Nonsense. Judge Kessler simply makes this up. There is nothing “basic” about, or inherent to, the operation of the health-care market that required Congress to force hospitals to provide uncompensated emergency care. Congress could repeal EMTALA tomorrow if it wanted to, eliminating the alleged “free rider” problem and obviating the need for the mandate.
3. Congress can regulate “mental activity.”
Judge Kessler then goes on to assert something entirely new in the history of American jurisprudence: that the Commerce Clause allows Congress to regulate “mental activity”:
As previous Commerce Clause cases have all involved physical activity, as opposed to mental activity, i.e. decision-making, there is little judicial guidance on whether the latter falls within Congress’s power. See Thomas More Law Ctr., 720 F.Supp.2d at 893 (describing the “activity/inactivity distinction” as an issue of first impression). However, this Court finds the distinction, which Plaintiffs rely on heavily, to be of little significance…Making a choice is an affirmative action, whether one decides to do something or not do something. They are two sides of the same coin. To pretend otherwise is to ignore reality.
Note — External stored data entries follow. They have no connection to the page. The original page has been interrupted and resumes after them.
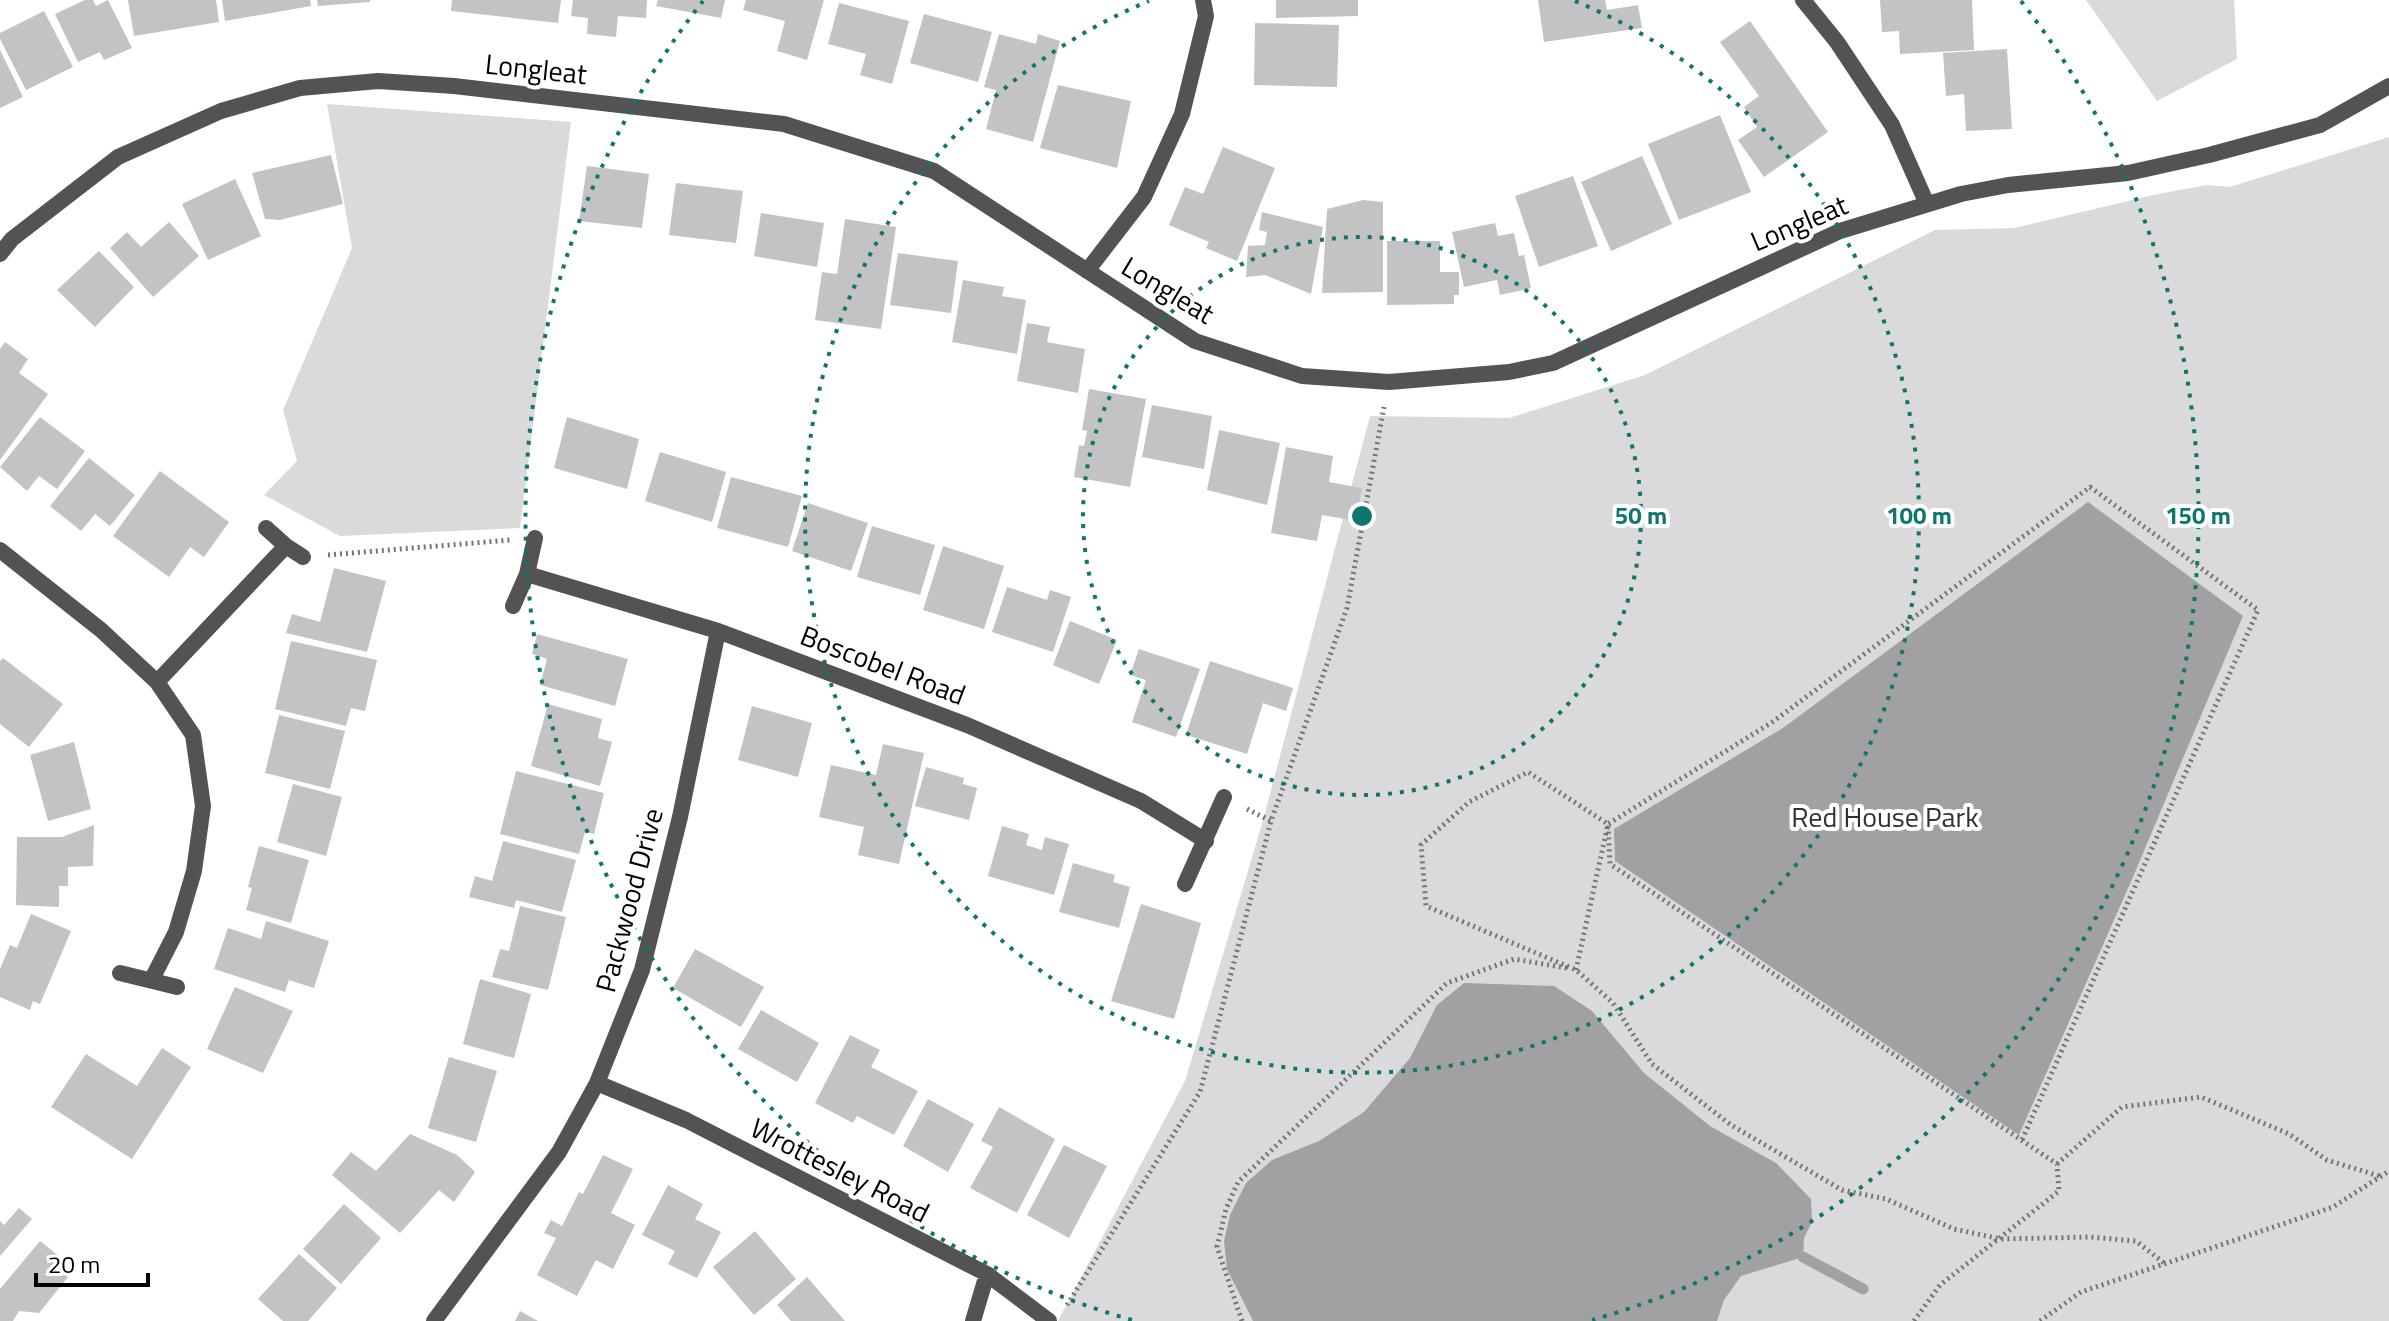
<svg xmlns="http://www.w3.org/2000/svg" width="2389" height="1321" font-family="'Titillium Web',sans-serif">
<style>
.green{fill:#dadada}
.water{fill:#a1a1a1}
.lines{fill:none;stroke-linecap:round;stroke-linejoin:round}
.stream{stroke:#a1a1a1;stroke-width:11}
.building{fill:#c3c3c3}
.path{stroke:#757575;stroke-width:5;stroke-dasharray:2 4;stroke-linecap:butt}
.street{stroke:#535353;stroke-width:16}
.ring{fill:none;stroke:#0f766e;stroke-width:4;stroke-dasharray:4 8}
.labels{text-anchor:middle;stroke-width:8;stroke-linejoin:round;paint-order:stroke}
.street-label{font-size:28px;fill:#000;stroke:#fff}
.park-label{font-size:28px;fill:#313131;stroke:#fff}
.centre{fill:#0f766e;stroke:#fff;stroke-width:4}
.ring-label{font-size:24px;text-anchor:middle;font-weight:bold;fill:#0f766e;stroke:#fff;stroke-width:8;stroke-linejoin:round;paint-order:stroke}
</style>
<rect width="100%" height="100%" fill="#fff"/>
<path class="green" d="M2086 0H2234L2237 59 2157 101Z
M327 104 571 122 520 528 340 536 264 495 297 461 283 410 352 248Z
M2389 137V1321H1058L1185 1081 1262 824 1370 416 1509 418 1645 375 1935 230 2014 228 2158 194 2207 185 2230 187Z"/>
<path class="water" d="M2088 502 2243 616 2133 877 2019 1135 1615 861 1614 829 1783 728Z
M1464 983 1554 986 1592 1011 1644 1073 1710 1126 1776 1163 1811 1199 1812 1222 1804 1238 1803 1257 1741 1276 1724 1300 1717 1321H1253L1227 1269 1224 1241 1230 1215 1246 1183 1272 1160 1319 1141 1364 1112 1410 1058 1437 1005Z"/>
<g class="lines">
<path class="stream" d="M1803 1257 1863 1289"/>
</g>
<path class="building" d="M85 0H93L96 6 108 0 132 48 104 60 100 52 78 62 55 14Z
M128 0H216L219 22 134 36Z
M222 0H310L311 6 225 21Z
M317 0H370V2L318 6Z
M452 0H561L558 23 451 11Z
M573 0H647L646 18 618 16 616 37 587 34 588 18 571 16Z
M658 0H725L721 18 656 6Z
M746 0H824L807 60 777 51 785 21 743 10Z
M1276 0H1358V16L1276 18Z
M1538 0H1605L1607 10 1638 5 1642 28 1544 42Z
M1880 0H1972L1974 50 1900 54 1899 31 1882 32Z
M839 3 909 21 892 84 860 75 866 54 828 44Z
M44 11 73 67 26 90 0 39V33Z
M924 14 992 32 978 82 910 63Z
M1750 21 1828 132 1764 177 1738 140 1757 127 1744 107 1759 96 1720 42Z
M1255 23 1339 25 1337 87 1254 85Z
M999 34 1036 44 1038 34 1060 41 1033 142 986 129 996 90 984 87Z
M2007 49 2012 129 1966 131 1964 94 1946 96 1943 53Z
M0 50 23 97 0 108Z
M1058 85 1131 101 1117 168 1040 148Z
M1720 115 1751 192 1679 220 1648 144Z
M1223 147 1275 168 1237 261 1206 248 1209 242 1169 225 1185 187 1203 194Z
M331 155 343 204 280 220 265 219 252 173Z
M1642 156 1672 224 1611 251 1581 182Z
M587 166 649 174 642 228 579 221Z
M1573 176 1598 246 1539 267 1515 196Z
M235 179 261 236 208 260 182 204Z
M676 183 743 191 736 243 669 235Z
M1363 200 1383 202V292L1322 293 1327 209Z
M1262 212 1323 227 1311 294 1265 275 1246 277 1248 246 1265 245 1267 232 1259 230Z
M761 213 824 223 817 267 754 256Z
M845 219 896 227 881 329 815 320 822 272 837 274Z
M169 222 199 256 153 297 110 248 127 232 141 247Z
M1495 223 1498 236 1514 233 1519 256 1524 255 1531 288 1500 295 1497 280 1464 287 1452 232Z
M1387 241H1440V272H1459V295H1454V304L1387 305Z
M99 251 134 287 95 327 57 290Z
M898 253 958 261 951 313 890 305Z
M963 280 1004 287 1002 296 1026 300 1017 354 952 342Z
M1027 323 1050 327 1047 342 1085 349 1078 393 1017 381Z
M5 342 28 359 19 373 48 394 0 460V349Z
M1089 389 1146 399 1130 487 1074 477 1079 445 1084 446 1087 431 1082 430Z
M1152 405 1212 416 1204 469 1142 457Z
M40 417 85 451 57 489 39 476 27 491 0 467Z
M567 417 639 439 627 489 554 468Z
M1219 430 1280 443 1267 505 1207 490Z
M1286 447 1333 456 1329 482 1362 488 1356 521 1322 515 1317 541 1271 533Z
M660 452 726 472 712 522 645 501Z
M89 458 135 495 110 526 95 514 81 531 50 506Z
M160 471 229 522 204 557 190 547 169 577 113 536Z
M731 477 802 496 788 547 717 528Z
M808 503 868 523 851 571 792 551Z
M872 526 935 545 920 595 857 577Z
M943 546 1004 566 984 629 923 610Z
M334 568 386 581 367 652 286 633 292 614 320 622Z
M1007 587 1047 600 1050 590 1071 597 1053 652 992 632Z
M1070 621 1117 640 1099 684 1053 665Z
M537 634 628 659 615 706 540 685 547 659 532 654Z
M291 641 377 660 365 711 351 708 346 726 275 709Z
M1139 649 1200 669 1176 737 1132 722 1146 680 1130 675Z
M3 658 63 704 29 747 0 724V661Z
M1210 661 1293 688 1286 711 1263 703 1247 754 1186 735Z
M548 704 602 719 598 738 612 742 600 786 531 766Z
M752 706 812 723 798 777 738 760Z
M279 715 345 731 330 789 265 773Z
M74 742 91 809 48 821 30 755Z
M883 744 924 753 899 864 858 855 864 827 819 817 831 765 876 775Z
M926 767 964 778 963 784 977 788 969 820 915 806Z
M516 771 604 793 594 834 585 832 579 854 500 834Z
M293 784 342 797 326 856 277 842Z
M94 825 93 866 68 867V886H59V907L16 905 17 837H62Z
M1002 826 1029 834 1026 845 1042 850 1045 837 1069 844 1054 895 988 876Z
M503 841 576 860 562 912 516 900 514 908 469 897 475 876 492 881Z
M259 846 309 860 291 923 246 910 252 888 248 887Z
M1073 863 1115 875 1113 882 1130 887 1119 928 1059 912Z
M1141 904 1201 923 1174 1019 1111 1001Z
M520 906 566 917 548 990 492 977 500 949 509 951Z
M31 914 71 931 40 1004 33 1001 30 1010 0 997V969L10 945 17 948Z
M266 921 329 941 314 988 289 980 285 992 214 969 228 928 261 939Z
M695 949 764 987 741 1027 673 988Z
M480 979 531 994 514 1058 463 1044Z
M235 987 293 1011 263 1073 207 1049Z
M761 1010 819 1043 797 1082 738 1049Z
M850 1035 880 1050 871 1067 918 1091 894 1135 857 1116 853 1123 815 1103Z
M162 1048 191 1067 132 1159 51 1107 86 1054 137 1086Z
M449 1057 497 1071 476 1142 428 1128Z
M928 1099 974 1124 948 1172 903 1146Z
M999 1107 1055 1139 1017 1213 970 1188 993 1147 981 1141Z
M410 1134 457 1155 475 1172 454 1202 439 1190 400 1233 332 1175 351 1152 376 1171Z
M1064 1145 1107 1166 1069 1238 1027 1215Z
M603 1155 633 1169 611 1213 635 1225 613 1269 596 1260 577 1296 537 1275 556 1238 544 1233 551 1220 562 1226 579 1192 583 1194Z
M668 1185 703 1204 695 1219 721 1232 697 1278 668 1264 675 1251 642 1235Z
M344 1204 381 1238 341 1284 303 1249Z
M19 1208 32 1219 0 1256V1221L4 1225Z
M755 1231 796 1279 754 1315 713 1267Z
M40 1241 60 1257 54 1266 68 1277 39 1313 19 1311 13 1321H0V1289Z
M299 1254 337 1288 308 1321H283L258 1299Z
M807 1277 845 1321H791L777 1305Z
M520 1311 538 1321H515Z"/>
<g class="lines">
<path class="path" d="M328 555 510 540
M1247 809 1271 821
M1576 970 1608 824 1771 723 2090 487 2258 610 2022 1140
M2057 1164 2122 1107 2201 1097 2289 1134 2327 1160 2379 1176
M1067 1305 1200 1092 1271 821 1347 608 1384 407
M1242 1321 1217 1247 1226 1209 1238 1182 1447 983 1514 959 1567 968
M1914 1321 1940 1285 2059 1191 2057 1164 1610 864 1608 824 1528 772 1469 802 1421 845 1426 906 1576 970 1613 1003 1652 1064 1731 1125 1842 1190 1886 1199 1954 1229 2001 1239 2090 1237 2136 1241 2164 1263
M2040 1321 2081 1292 2333 1207 2389 1171"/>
<path class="street" d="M1803 0 1837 42 1892 125 1927 204
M0 254 12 239 118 157 221 111 300 88 378 81 454 86 784 124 934 171 1195 341 1302 376 1389 382 1509 372 1553 363 1840 231 1961 194 2008 185 2128 173 2209 155 2320 125 2389 86
M1087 271 1144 197 1182 114 1206 16 1203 0
M266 528 286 546 303 557
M0 550 101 630 157 682 193 735 203 806 194 871 176 932 152 979
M527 574 718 631 967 725 1141 801 1206 841
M513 606 527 574 535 538
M157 682 286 546
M1185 884 1224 797
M120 973 177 987
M597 1083 686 1120 987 1274 1049 1321
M434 1321 559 1152 597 1083 642 970 680 817 718 631
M973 1321 987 1274"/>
</g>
<g class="ring">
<circle cx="1362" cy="516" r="279"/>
<path d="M1575 1A557 557 0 1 1 1149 1"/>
<path d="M1132 1320A836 836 0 0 1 703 1M2021 1A836 836 0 0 1 1592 1320"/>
</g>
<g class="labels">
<g class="street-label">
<text transform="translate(536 69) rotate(6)" y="10">Longleat</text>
<text transform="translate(1799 223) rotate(-23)" y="10">Longleat</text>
<text transform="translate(1168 290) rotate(31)" y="10">Longleat</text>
<text transform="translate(883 665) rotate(21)" y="10">Boscobel Road</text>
<text transform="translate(629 900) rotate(-75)" y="10">Packwood Drive</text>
<text transform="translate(840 1170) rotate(27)" y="10">Wrottesley Road</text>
</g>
<g class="park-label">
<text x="1885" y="827">Red House Park</text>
</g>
</g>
<circle cx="1362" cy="516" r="12" class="centre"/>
<g class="ring-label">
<text x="1641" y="524">50 m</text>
<text x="1919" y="524">100 m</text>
<text x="2198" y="524">150 m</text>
</g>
<path d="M36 1273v12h112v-12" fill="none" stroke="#000000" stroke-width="4"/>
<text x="48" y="1273" font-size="24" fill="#000000" stroke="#ffffff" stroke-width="6" paint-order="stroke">20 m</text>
</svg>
If Congress can regulate “mental activity,” then there simply isn’t anything that Congress can’t regulate, and the Constitution as we know it no longer exists.
4. The mandate is not a “tax,” and can’t be justified by the General Welfare Clause.
The defendants in Mead v. Holder tried to argue that the individual mandate is a tax, and therefore constitutional under Congress’s power to “lay and collect Taxes, Duties, Imposts and Excises, to pay the Debts and provide for the common Defence and general Welfare of the United States.”
Judge Kessler made quick work of this claim, noting that, “to date, every court which has considered whether [the individual mandate] operates as a tax has concluded that it does not.” She pointed out that the text of the law describes the mandate as a penalty, not a tax, and notes the legislative history that proves that this was a deliberate choice by Congress. This “the mandate is a tax” argument, having been rejected by all five lower courts, appears to be the weakest element of the pro-mandate case.
What does Mead v. Holder mean for the next round?
What Mead v. Holder tells us is that the pro-mandate case hinges on believing two things: one, that the “free rider” problem is insolubly inherent to the health-care market, leading to the necessity of the individual mandate; and two, that Congress has the power to regulate “mental activity,” along with essentially everything else. Suffice it to say: It’s not a slam dunk that higher courts will agree.